Adelaida enfrenta o luto após a perda da mãe e, possivelmente, do namorado (Edgar Ramírez), enquanto a cidade se entrega à loucura. O apartamento, antes um porto seguro, repleto de livros e fotografias da mãe, torna-se subitamente uma extensão da violência e da destruição que assola o país. Essa escolha técnica de dilaceramento visível, onde as cenas decadentes do apartamento se fundem com o caos da cidade, é um acerto. Com o imóvel tomado por mulheres agressivas do regime, a única saída de Adelaida para sobreviver em um meio tão hostil, onde o diálogo foi substituído pela face brutal da repressão, é deixar o luto e o lar para trás, afugentando-se no apartamento da vizinha Aurora.
O roteiro tem a premissa interessante de misturar crise política, memórias, presente violento e a incerteza do futuro, cabendo à atriz Natalia Reyes a pesada missão de sustentar o engajamento do público. Ela se sai bem ao racionalizar a dor e a vulnerabilidade da personagem. No entanto, o filme encontra sua lacuna na execução do caos: as cenas de protestos são rápidas e radicais, lançadas em uma montagem que não gera uma tensão orgânica. Infiro que as diretoras intencionalmente quiseram elevar essa violência a algo gratuito e desprovido de propósito narrativo, refletindo a arbitrariedade do poder repressivo. Contudo, na minha experiência, embora ache o filme potente, essa opção dilui o impacto, fazendo com que a jornada se torne predominantemente emocional e, paradoxalmente, a abordagem técnica não consiga sustentar a profundidade da dor racionalizada de Adelaida, impedindo que o filme atinja todo o seu potencial dramático e crítico.
O alicerce do roteiro é, portanto, focar em como Adelaida sairá dessa prisão chamada Caracas. Estranhamente, o filme tem um antagonista poderoso, a crise caótica na cidade, mas Adelaida contracena praticamente sozinha, e nem mesmo o líder dos protestos, representado por Moises Angola, consegue preencher a lacuna de um diálogo mais forte. O filme se torna mais interessante quando ela se vê forçada a considerar a troca de sua identidade como única rota de fuga. Contudo, a forma como esse rito de passagem é mostrado carece da tensão necessária. Adelaida, sim, está em um processo de ressignificação, mas o timing do filme e a pressão social exigiram que ela apenas se disfarçasse para escapar, sem que o filme explorasse plenamente o peso simbólico dessa transformação. Isso, infelizmente, amortece a potência emocional desse rito de passagem.

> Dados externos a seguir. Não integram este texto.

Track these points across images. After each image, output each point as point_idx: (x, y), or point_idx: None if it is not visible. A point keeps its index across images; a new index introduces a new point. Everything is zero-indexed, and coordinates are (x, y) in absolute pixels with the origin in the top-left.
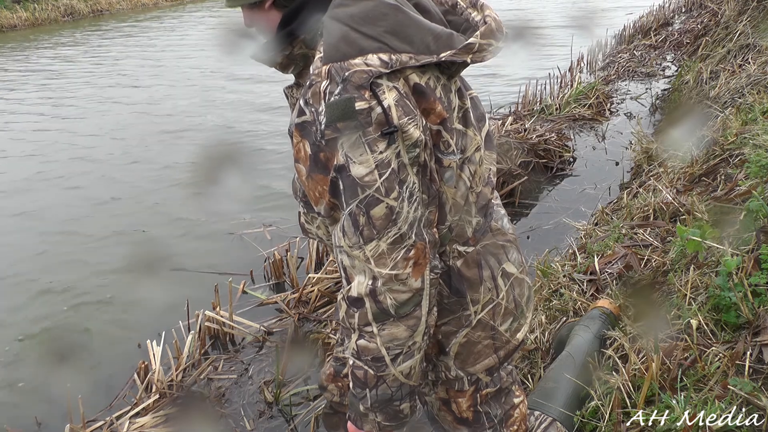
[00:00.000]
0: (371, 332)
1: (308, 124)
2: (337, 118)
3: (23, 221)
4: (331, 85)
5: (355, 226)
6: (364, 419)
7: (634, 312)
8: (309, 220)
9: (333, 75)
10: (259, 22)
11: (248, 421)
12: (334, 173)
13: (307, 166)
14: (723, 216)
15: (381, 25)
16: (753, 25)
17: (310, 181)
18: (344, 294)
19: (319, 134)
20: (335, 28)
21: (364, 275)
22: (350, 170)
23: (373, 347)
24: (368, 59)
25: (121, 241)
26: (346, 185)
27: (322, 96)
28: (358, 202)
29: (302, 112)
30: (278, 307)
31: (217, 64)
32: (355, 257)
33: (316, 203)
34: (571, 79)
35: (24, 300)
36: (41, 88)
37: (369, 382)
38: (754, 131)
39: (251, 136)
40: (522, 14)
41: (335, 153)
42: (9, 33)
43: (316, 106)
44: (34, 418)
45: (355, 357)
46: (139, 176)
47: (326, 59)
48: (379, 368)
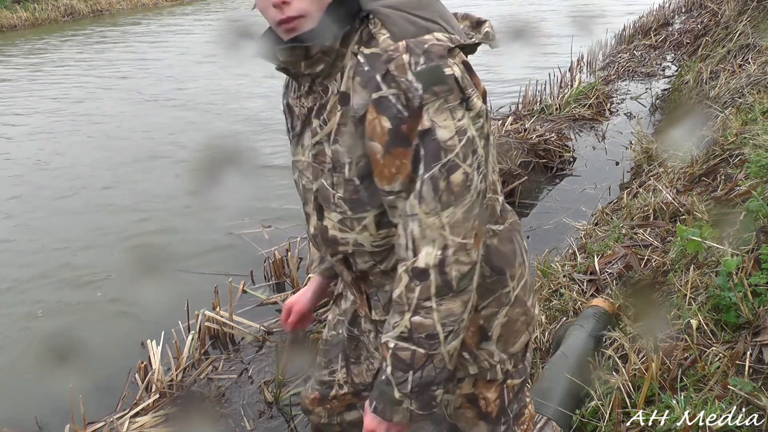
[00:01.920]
0: (429, 307)
1: (386, 98)
2: (432, 82)
3: (22, 221)
4: (413, 56)
5: (435, 191)
6: (395, 409)
7: (634, 312)
8: (350, 224)
9: (412, 48)
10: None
11: (248, 421)
12: (418, 139)
13: (384, 141)
14: (723, 216)
15: (430, 10)
16: (753, 25)
17: (387, 158)
18: (408, 266)
19: (406, 104)
20: (392, 13)
21: (433, 245)
22: (435, 134)
23: (428, 323)
24: (435, 35)
25: (120, 241)
26: (428, 150)
27: (407, 67)
28: (440, 166)
29: (378, 88)
30: (278, 307)
31: (219, 63)
32: (430, 225)
33: (390, 180)
34: (571, 79)
35: (24, 300)
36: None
37: (416, 362)
38: (754, 131)
39: (251, 135)
40: (522, 14)
41: (419, 120)
42: (9, 33)
43: (403, 77)
44: (34, 418)
45: (403, 337)
46: (138, 176)
47: (398, 36)
48: (432, 346)
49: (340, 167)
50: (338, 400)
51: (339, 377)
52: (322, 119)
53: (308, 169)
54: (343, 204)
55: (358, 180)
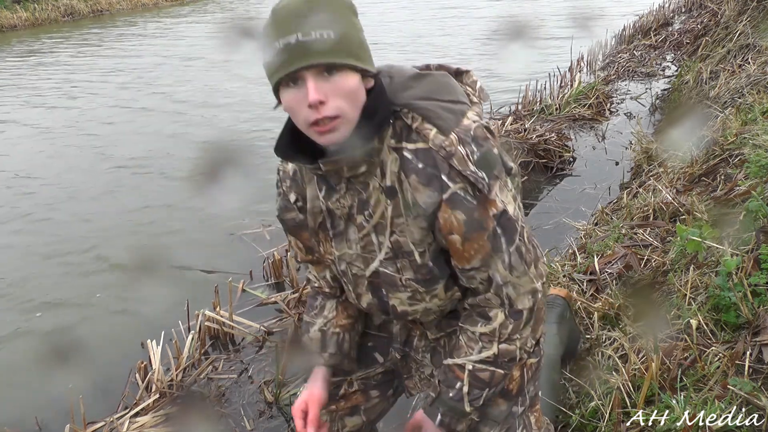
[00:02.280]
0: (516, 338)
1: (456, 194)
2: (491, 167)
3: (22, 220)
4: (467, 147)
5: (521, 257)
6: (460, 420)
7: (634, 312)
8: (420, 297)
9: (463, 138)
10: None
11: (248, 420)
12: (495, 222)
13: (462, 231)
14: (723, 216)
15: (451, 91)
16: (753, 25)
17: (466, 244)
18: (506, 310)
19: (473, 194)
20: (429, 105)
21: (527, 295)
22: (508, 213)
23: (512, 349)
24: (468, 116)
25: (120, 241)
26: (506, 228)
27: (467, 159)
28: (518, 237)
29: (444, 185)
30: (278, 307)
31: (220, 63)
32: (523, 284)
33: (469, 261)
34: (571, 79)
35: (24, 300)
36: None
37: (494, 381)
38: (754, 131)
39: (251, 135)
40: (522, 14)
41: (490, 205)
42: (9, 33)
43: (468, 170)
44: (35, 418)
45: (488, 362)
46: (138, 176)
47: (446, 130)
48: (510, 367)
49: (405, 254)
50: (346, 400)
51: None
52: (366, 214)
53: (358, 260)
54: (414, 284)
55: (432, 263)
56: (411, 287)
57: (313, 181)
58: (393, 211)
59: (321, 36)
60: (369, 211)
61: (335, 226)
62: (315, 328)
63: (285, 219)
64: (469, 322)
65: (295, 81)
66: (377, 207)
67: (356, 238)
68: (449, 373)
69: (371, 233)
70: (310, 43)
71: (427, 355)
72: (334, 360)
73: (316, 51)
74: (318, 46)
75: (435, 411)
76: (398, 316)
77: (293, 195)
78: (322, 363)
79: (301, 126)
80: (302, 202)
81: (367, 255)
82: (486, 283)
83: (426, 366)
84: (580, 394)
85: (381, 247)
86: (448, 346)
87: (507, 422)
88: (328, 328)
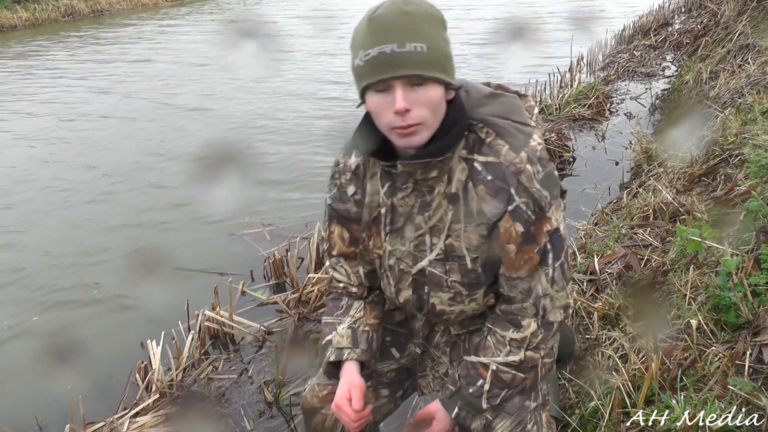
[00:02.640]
0: (543, 347)
1: (519, 207)
2: (553, 188)
3: (21, 221)
4: (534, 166)
5: (563, 273)
6: (475, 416)
7: (634, 312)
8: (460, 300)
9: (531, 158)
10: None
11: (248, 420)
12: (547, 238)
13: (518, 242)
14: (723, 216)
15: (521, 113)
16: (753, 25)
17: (519, 254)
18: (539, 321)
19: (533, 209)
20: (503, 123)
21: (560, 309)
22: (560, 231)
23: (537, 357)
24: (534, 138)
25: (120, 241)
26: (556, 244)
27: (533, 177)
28: (564, 254)
29: (511, 198)
30: (278, 307)
31: (220, 63)
32: (559, 297)
33: (517, 270)
34: (571, 80)
35: (23, 300)
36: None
37: (514, 383)
38: (754, 131)
39: (252, 135)
40: (522, 14)
41: (546, 222)
42: (9, 33)
43: (534, 187)
44: (35, 418)
45: (513, 365)
46: (137, 176)
47: (517, 148)
48: (531, 372)
49: (456, 258)
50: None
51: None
52: (426, 215)
53: (408, 257)
54: (459, 286)
55: (481, 269)
56: (455, 289)
57: (377, 178)
58: (452, 217)
59: (414, 49)
60: (429, 213)
61: (394, 222)
62: (343, 326)
63: (337, 209)
64: (500, 326)
65: (384, 88)
66: (438, 210)
67: (411, 236)
68: (472, 370)
69: (426, 234)
70: (404, 55)
71: (447, 350)
72: (365, 356)
73: (409, 63)
74: (411, 59)
75: (453, 404)
76: (435, 314)
77: (352, 188)
78: (354, 358)
79: (382, 127)
80: (360, 196)
81: (417, 253)
82: (526, 293)
83: (442, 364)
84: (580, 394)
85: (433, 248)
86: (468, 342)
87: (519, 415)
88: (358, 326)
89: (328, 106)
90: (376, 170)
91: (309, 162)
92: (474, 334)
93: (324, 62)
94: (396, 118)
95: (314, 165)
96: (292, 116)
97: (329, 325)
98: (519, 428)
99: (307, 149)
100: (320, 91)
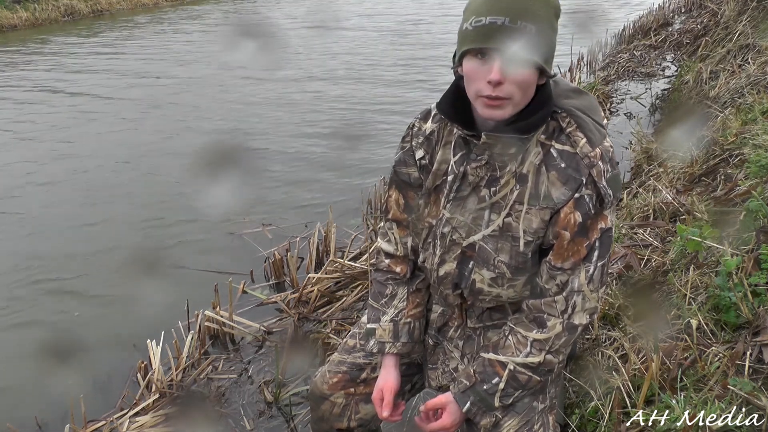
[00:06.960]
0: (563, 351)
1: (583, 197)
2: (617, 188)
3: (20, 220)
4: (606, 164)
5: (602, 274)
6: (486, 413)
7: (634, 312)
8: (501, 282)
9: (604, 156)
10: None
11: (248, 420)
12: (598, 234)
13: (573, 231)
14: (723, 216)
15: (600, 114)
16: (753, 25)
17: (570, 244)
18: (564, 321)
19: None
20: (583, 117)
21: (587, 313)
22: (611, 231)
23: (555, 361)
24: (607, 140)
25: (120, 241)
26: (604, 243)
27: (603, 174)
28: (608, 255)
29: (579, 188)
30: (278, 307)
31: (220, 63)
32: (591, 298)
33: (564, 260)
34: (571, 79)
35: (23, 300)
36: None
37: (529, 384)
38: (754, 131)
39: (252, 136)
40: None
41: (602, 219)
42: (9, 33)
43: (601, 183)
44: (35, 418)
45: (530, 367)
46: (136, 176)
47: (594, 143)
48: (546, 376)
49: (510, 239)
50: (365, 385)
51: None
52: (492, 190)
53: (463, 228)
54: (504, 267)
55: (530, 254)
56: (500, 269)
57: (449, 146)
58: (517, 197)
59: (524, 27)
60: (495, 189)
61: (460, 190)
62: (386, 319)
63: (399, 172)
64: (523, 327)
65: (484, 55)
66: (504, 187)
67: (473, 207)
68: (489, 367)
69: (487, 209)
70: (512, 30)
71: (460, 343)
72: (406, 349)
73: (515, 41)
74: (517, 36)
75: (465, 398)
76: (473, 292)
77: (421, 152)
78: (394, 351)
79: (470, 93)
80: (427, 161)
81: (473, 226)
82: (561, 285)
83: (453, 359)
84: (580, 394)
85: (490, 224)
86: (483, 338)
87: (527, 416)
88: (399, 318)
89: (329, 106)
90: (451, 138)
91: (310, 162)
92: (489, 330)
93: (324, 62)
94: (487, 87)
95: (315, 165)
96: (292, 116)
97: (374, 311)
98: (526, 428)
99: (308, 149)
100: (321, 91)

Ainda é Noite em Caracas aborda um tema universal e contemporâneo: a insegurança em nosso próprio lar. Para o cinema mundial e diante do crescimento acelerado da intolerância e xenofobia, sair do nosso país para enfrentar outro não é uma decisão fácil. Mas será que é pior do que afundar-se em um país que não oferece dignidade e paz? O filme é moderno em sua constatação amarga: não estamos mais seguros em nossos países e muito menos fora deles. O que resta a Adelaida é carregar a incerteza do futuro, um espelho da desesperança de milhares que são forçados a encarar a migração como a única alternativa de sobrevivência. Adelaida não foge apenas de Caracas. Ela foge do colapso da esperança.